Material provided.
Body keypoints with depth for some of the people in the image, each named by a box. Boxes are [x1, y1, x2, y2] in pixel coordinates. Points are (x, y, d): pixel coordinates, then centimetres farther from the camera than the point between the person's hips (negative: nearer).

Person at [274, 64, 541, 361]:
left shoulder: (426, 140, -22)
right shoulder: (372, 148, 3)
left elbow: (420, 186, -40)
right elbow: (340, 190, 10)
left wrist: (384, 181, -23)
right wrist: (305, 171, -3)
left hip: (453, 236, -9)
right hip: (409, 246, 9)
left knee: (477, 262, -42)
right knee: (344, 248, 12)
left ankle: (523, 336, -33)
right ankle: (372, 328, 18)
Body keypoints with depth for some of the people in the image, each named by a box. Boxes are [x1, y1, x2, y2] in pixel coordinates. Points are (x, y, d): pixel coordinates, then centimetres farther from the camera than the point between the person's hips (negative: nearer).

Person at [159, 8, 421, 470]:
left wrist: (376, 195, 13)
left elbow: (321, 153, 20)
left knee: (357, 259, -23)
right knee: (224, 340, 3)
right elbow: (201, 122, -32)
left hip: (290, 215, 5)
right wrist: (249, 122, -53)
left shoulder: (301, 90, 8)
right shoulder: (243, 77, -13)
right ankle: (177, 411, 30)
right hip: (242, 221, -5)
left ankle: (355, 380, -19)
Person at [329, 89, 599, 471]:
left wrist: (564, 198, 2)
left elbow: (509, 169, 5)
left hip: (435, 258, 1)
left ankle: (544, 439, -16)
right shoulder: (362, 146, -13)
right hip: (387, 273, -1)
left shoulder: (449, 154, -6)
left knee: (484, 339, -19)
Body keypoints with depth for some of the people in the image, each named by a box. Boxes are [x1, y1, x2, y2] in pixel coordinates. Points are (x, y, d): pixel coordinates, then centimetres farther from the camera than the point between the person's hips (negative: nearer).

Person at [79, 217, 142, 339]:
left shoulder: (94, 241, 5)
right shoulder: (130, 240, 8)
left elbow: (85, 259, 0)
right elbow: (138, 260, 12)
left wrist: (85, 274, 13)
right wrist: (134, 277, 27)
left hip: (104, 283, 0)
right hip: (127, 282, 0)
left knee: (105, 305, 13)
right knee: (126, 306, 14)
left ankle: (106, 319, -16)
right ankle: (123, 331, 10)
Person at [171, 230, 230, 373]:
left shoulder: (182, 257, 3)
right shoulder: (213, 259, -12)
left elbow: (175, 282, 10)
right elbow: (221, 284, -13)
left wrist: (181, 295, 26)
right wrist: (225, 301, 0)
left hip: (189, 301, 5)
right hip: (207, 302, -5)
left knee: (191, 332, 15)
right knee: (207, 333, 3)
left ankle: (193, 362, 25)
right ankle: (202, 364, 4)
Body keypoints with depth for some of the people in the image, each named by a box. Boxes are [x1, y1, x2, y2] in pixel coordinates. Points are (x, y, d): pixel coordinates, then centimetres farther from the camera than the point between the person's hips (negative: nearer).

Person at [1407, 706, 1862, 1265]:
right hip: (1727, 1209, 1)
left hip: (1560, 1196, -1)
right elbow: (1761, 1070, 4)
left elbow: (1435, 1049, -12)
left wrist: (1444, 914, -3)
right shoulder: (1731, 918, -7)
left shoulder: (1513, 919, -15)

Exercise aim. Using only the entries above, output the line with "left wrist: (384, 181, -23)", the line with "right ankle: (202, 364, 4)", and all lines between them, exactly as they stand.

Exercise response.
left wrist: (384, 181, -23)
right wrist: (305, 171, -3)
left hip: (453, 236, -9)
right hip: (409, 246, 9)
left knee: (477, 262, -42)
right knee: (344, 248, 12)
left ankle: (523, 336, -33)
right ankle: (372, 328, 18)
Body keypoints with depth for some of the people in the image, each named by a box. Boxes are [x1, y1, x2, y2] in pixel coordinates. Points are (x, y, d): pixel coordinates, then centimetres farther from the camera than the point between the person's hips (negative: nearer).

Person at [159, 8, 421, 470]:
left wrist: (376, 195, 13)
left elbow: (321, 153, 20)
left knee: (357, 259, -23)
right knee: (224, 340, 3)
right elbow: (201, 122, -32)
left hip: (290, 215, 5)
right wrist: (249, 122, -53)
left shoulder: (301, 90, 8)
right shoulder: (243, 77, -13)
right ankle: (177, 411, 30)
right hip: (242, 221, -5)
left ankle: (355, 380, -19)
Person at [329, 89, 599, 471]:
left wrist: (564, 198, 2)
left elbow: (509, 169, 5)
left hip: (435, 258, 1)
left ankle: (544, 439, -16)
right shoulder: (362, 146, -13)
right hip: (387, 273, -1)
left shoulder: (449, 154, -6)
left knee: (484, 339, -19)
Body keypoints with depth for some of the people in the image, each named by a box. Boxes are [x1, y1, x2, y2] in pixel coordinates. Points are (x, y, d): pixel coordinates, then centimetres farther from the camera than the point between the person's hips (negative: nearer).

Person at [79, 217, 142, 339]:
left shoulder: (94, 241, 5)
right shoulder: (130, 240, 8)
left elbow: (85, 259, 0)
right elbow: (138, 260, 12)
left wrist: (85, 274, 13)
right wrist: (134, 277, 27)
left hip: (104, 283, 0)
right hip: (127, 282, 0)
left knee: (105, 305, 13)
right knee: (126, 306, 14)
left ankle: (106, 319, -16)
right ankle: (123, 331, 10)
Person at [171, 230, 230, 373]:
left shoulder: (182, 257, 3)
right shoulder: (213, 259, -12)
left elbow: (175, 282, 10)
right elbow: (221, 284, -13)
left wrist: (181, 295, 26)
right wrist: (225, 301, 0)
left hip: (189, 301, 5)
right hip: (207, 302, -5)
left knee: (191, 332, 15)
right knee: (207, 333, 3)
left ankle: (193, 362, 25)
right ankle: (202, 364, 4)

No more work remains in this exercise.